The weather station works. I want to be clear about that before I spend several hundred words on the ways it does not, because "mostly works" is, for a garden hardware project, a genuine win. It has been sitting on a fence post for three weeks reporting temperature, humidity and pressure to Home Assistant every thirty seconds, and the graphs are smooth and plausible. Right up until about two o'clock on a sunny afternoon, when it confidently announces it is 41 degrees in suburban England.

It is not 41 degrees. It is the sensor, baking. A BME280 in a little plastic enclosure with the afternoon sun on it will happily report the temperature of its own micro-greenhouse, which has nothing to do with the air. This is the oldest mistake in amateur weather sensing and I made it anyway, because I was thinking about the firmware and not about physics.

A close-up of an ESP32 board wired to sensor breakouts

The electronics side went fine, which is what lulled me. An ESP32, a BME280 on I2C, deep sleep between readings so it sips power, and the whole thing runs off a small solar cell and a LiPo. The wiring is nothing.

#include <Wire.h>
#include <Adafruit_BME280.h>

Adafruit_BME280 bme;

void setup() {
  Wire.begin();
  bme.begin(0x76);
  float tempC = bme.readTemperature();
  // publish over MQTT, then back to sleep
  esp_sleep_enable_timer_wakeup(30 * 1000000ULL);
  esp_deep_sleep_start();
}

That part has not missed a reading. Deep sleep behaves, the solar cell keeps the battery topped, MQTT reconnects cleanly after each wake. If the only thing I cared about was humidity and pressure I would call it finished and go inside, because those two are fine; humidity is a bit lazy to respond but it is not lying to me the way the temperature is.

The fix for the temperature is not code, it is a Stevenson screen, which is a fancy name for "put the sensor in a stack of white louvred shields so air moves through it but sunlight does not." Proper ones are a known shape for a known reason. I have a 3D-printed one half-designed and a vague plan to mount the sensor away from the enclosure entirely, on a little arm in the shade, so the electronics can bake in their box while the sensor sits in moving air like it is supposed to.

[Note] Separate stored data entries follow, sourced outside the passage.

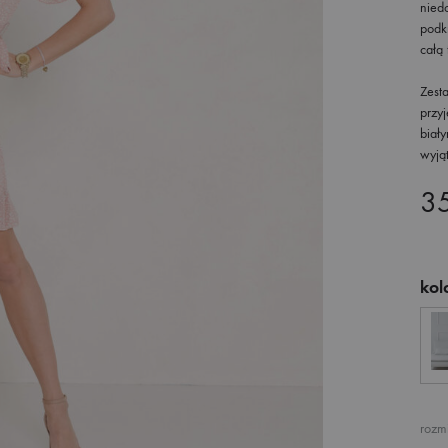
nied
podkr
całą 
Zest
przy
biały
wyją
3
kol
rozm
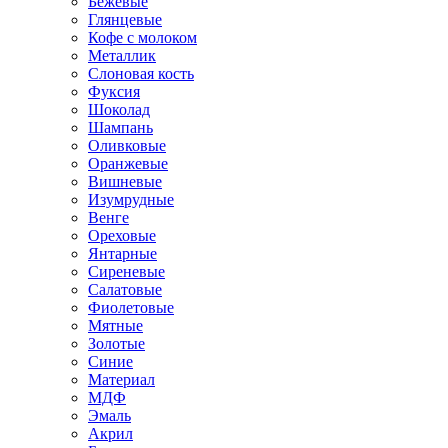
Бежевые
Глянцевые
Кофе с молоком
Металлик
Слоновая кость
Фуксия
Шоколад
Шампань
Оливковые
Оранжевые
Вишневые
Изумрудные
Венге
Ореховые
Янтарные
Сиреневые
Салатовые
Фиолетовые
Мятные
Золотые
Синие
Материал
МДФ
Эмаль
Акрил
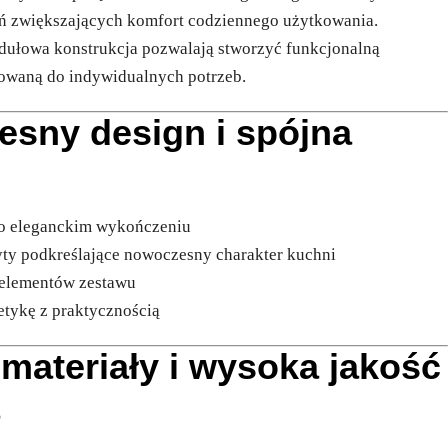
ań zwiększających komfort codziennego użytkowania.
ułowa konstrukcja pozwalają stworzyć funkcjonalną
sowaną do indywidualnych potrzeb.
esny design i spójna
y o eleganckim wykończeniu
ty podkreślające nowoczesny charakter kuchni
h elementów zestawu
tetykę z praktycznością
e materiały i wysoka jakość
a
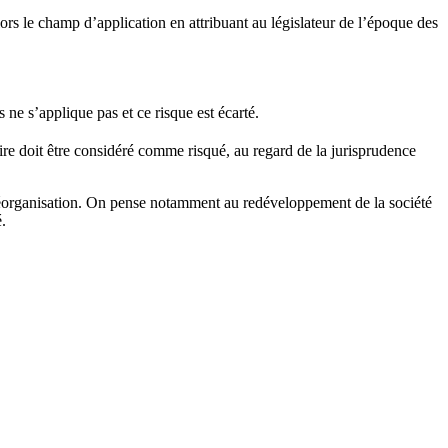
alors le champ d’application en attribuant au législateur de l’époque des
 ne s’applique pas et ce risque est écarté.
re doit être considéré comme risqué, au regard de la jurisprudence
te réorganisation. On pense notamment au redéveloppement de la société
.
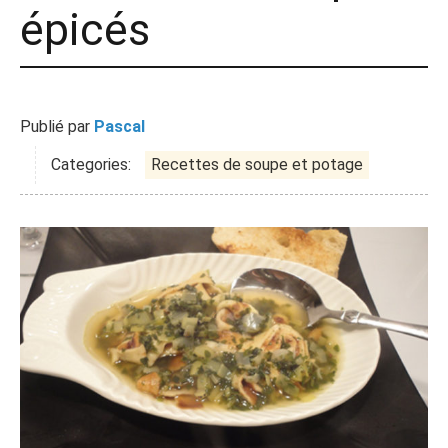
épicés
Publié par
Pascal
Categories:
Recettes de soupe et potage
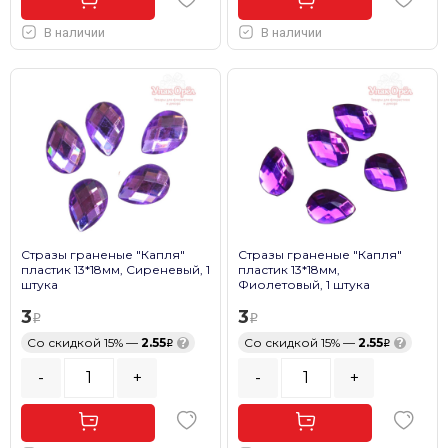
В наличии
В наличии
Стразы граненые "Капля"
Стразы граненые "Капля"
пластик 13*18мм, Сиреневый, 1
пластик 13*18мм,
штука
Фиолетовый, 1 штука
3
3
Со скидкой 15% —
2.55
?
Со скидкой 15% —
2.55
?
-
+
-
+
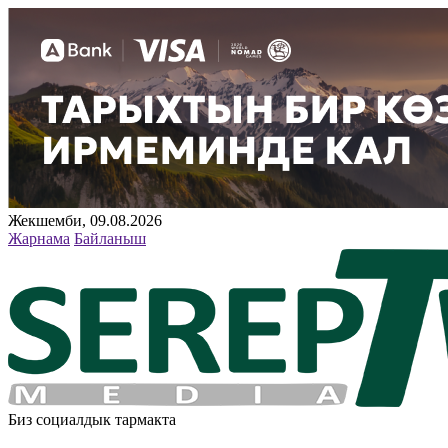
Жекшемби, 09.08.2026
Жарнама
Байланыш
Биз социалдык тармакта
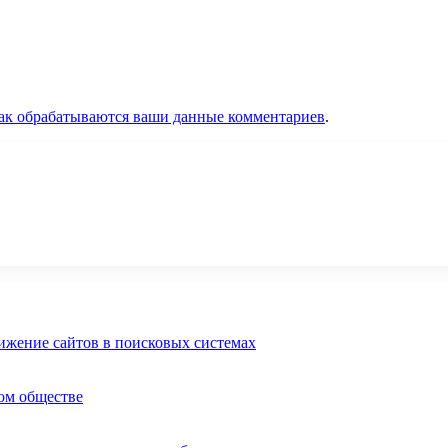
как обрабатываются ваши данные комментариев
.
ижение сайтов в поисковых системах
ом обществе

Until then I have done the lazy thing and told Home Assistant to distrust the daytime temperature, which is to say I added a template that flags any reading climbing faster than the air plausibly can. It does not make the number right. It just stops the heating logic downstream from believing a sensor that is, for a few hours each sunny day, essentially making things up. Which is a fitting summary of the whole build, really: the hard part was never the silicon. It was remembering that the thing lives outdoors, and outdoors does not care how tidy your I2C bus is.